• Directions: Collect every line of the records that contains the string "Александру", matching uppercase and lowercase letters exactly.

(Recorded information begins)

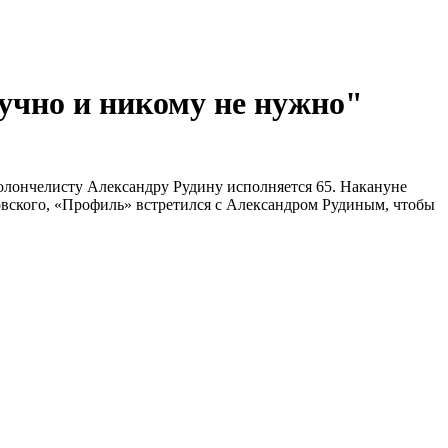
учно и никому не нужно"
иолончелисту Александру Рудину исполняется 65. Накануне
овского, «Профиль» встретился с Александром Рудиным, чтобы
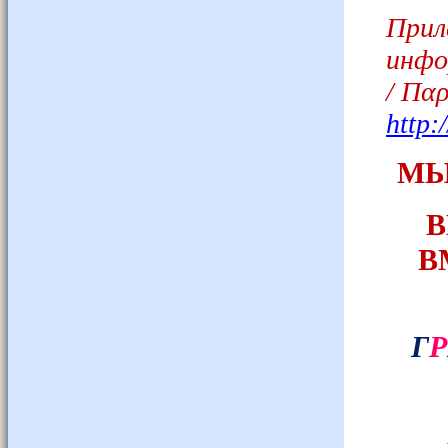
При
инфо
/
Παρ
http:
МЫ
В
В
Г
Р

(Recorded information ends)

• Answer for this exercise:
иолончелисту Александру Рудину исполняется 65. Накануне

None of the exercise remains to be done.